Yapmanız gereken:
Lütfen aşağıdaki verilerin her satırını, hiçbirini atlamadan ve değiştirmeden tekrar yazın.

Gösterilen veriler:
:::

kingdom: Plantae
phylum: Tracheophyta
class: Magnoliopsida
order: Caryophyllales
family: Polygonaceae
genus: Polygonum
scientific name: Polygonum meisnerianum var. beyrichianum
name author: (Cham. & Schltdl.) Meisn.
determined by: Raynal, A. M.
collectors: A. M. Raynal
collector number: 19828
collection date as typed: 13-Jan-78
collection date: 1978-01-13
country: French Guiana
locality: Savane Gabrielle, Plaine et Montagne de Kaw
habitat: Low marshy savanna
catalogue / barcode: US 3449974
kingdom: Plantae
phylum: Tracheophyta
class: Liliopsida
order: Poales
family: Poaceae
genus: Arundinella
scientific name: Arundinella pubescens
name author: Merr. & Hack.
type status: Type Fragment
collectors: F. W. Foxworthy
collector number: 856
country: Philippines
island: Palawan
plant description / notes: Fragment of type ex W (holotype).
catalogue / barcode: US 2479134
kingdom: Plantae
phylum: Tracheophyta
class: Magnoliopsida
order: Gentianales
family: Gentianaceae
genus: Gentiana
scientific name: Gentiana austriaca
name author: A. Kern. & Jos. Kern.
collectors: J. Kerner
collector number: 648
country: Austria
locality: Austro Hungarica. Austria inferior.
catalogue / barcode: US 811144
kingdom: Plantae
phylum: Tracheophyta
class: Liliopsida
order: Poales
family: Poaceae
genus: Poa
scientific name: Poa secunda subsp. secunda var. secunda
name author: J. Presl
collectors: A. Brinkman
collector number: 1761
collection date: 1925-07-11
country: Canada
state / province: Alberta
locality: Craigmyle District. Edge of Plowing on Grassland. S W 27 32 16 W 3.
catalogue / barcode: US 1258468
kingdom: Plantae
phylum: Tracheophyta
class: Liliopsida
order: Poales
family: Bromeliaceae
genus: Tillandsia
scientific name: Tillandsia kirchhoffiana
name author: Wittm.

:::

Görev sonucu:
kingdom: Plantae
phylum: Tracheophyta
class: Magnoliopsida
order: Caryophyllales
family: Polygonaceae
genus: Polygonum
scientific name: Polygonum meisnerianum var. beyrichianum
name author: (Cham. & Schltdl.) Meisn.
determined by: Raynal, A. M.
collectors: A. M. Raynal
collector number: 19828
collection date as typed: 13-Jan-78
collection date: 1978-01-13
country: French Guiana
locality: Savane Gabrielle, Plaine et Montagne de Kaw
habitat: Low marshy savanna
catalogue / barcode: US 3449974
kingdom: Plantae
phylum: Tracheophyta
class: Liliopsida
order: Poales
family: Poaceae
genus: Arundinella
scientific name: Arundinella pubescens
name author: Merr. & Hack.
type status: Type Fragment
collectors: F. W. Foxworthy
collector number: 856
country: Philippines
island: Palawan
plant description / notes: Fragment of type ex W (holotype).
catalogue / barcode: US 2479134
kingdom: Plantae
phylum: Tracheophyta
class: Magnoliopsida
order: Gentianales
family: Gentianaceae
genus: Gentiana
scientific name: Gentiana austriaca
name author: A. Kern. & Jos. Kern.
collectors: J. Kerner
collector number: 648
country: Austria
locality: Austro Hungarica. Austria inferior.
catalogue / barcode: US 811144
kingdom: Plantae
phylum: Tracheophyta
class: Liliopsida
order: Poales
family: Poaceae
genus: Poa
scientific name: Poa secunda subsp. secunda var. secunda
name author: J. Presl
collectors: A. Brinkman
collector number: 1761
collection date: 1925-07-11
country: Canada
state / province: Alberta
locality: Craigmyle District. Edge of Plowing on Grassland. S W 27 32 16 W 3.
catalogue / barcode: US 1258468
kingdom: Plantae
phylum: Tracheophyta
class: Liliopsida
order: Poales
family: Bromeliaceae
genus: Tillandsia
scientific name: Tillandsia kirchhoffiana
name author: Wittm.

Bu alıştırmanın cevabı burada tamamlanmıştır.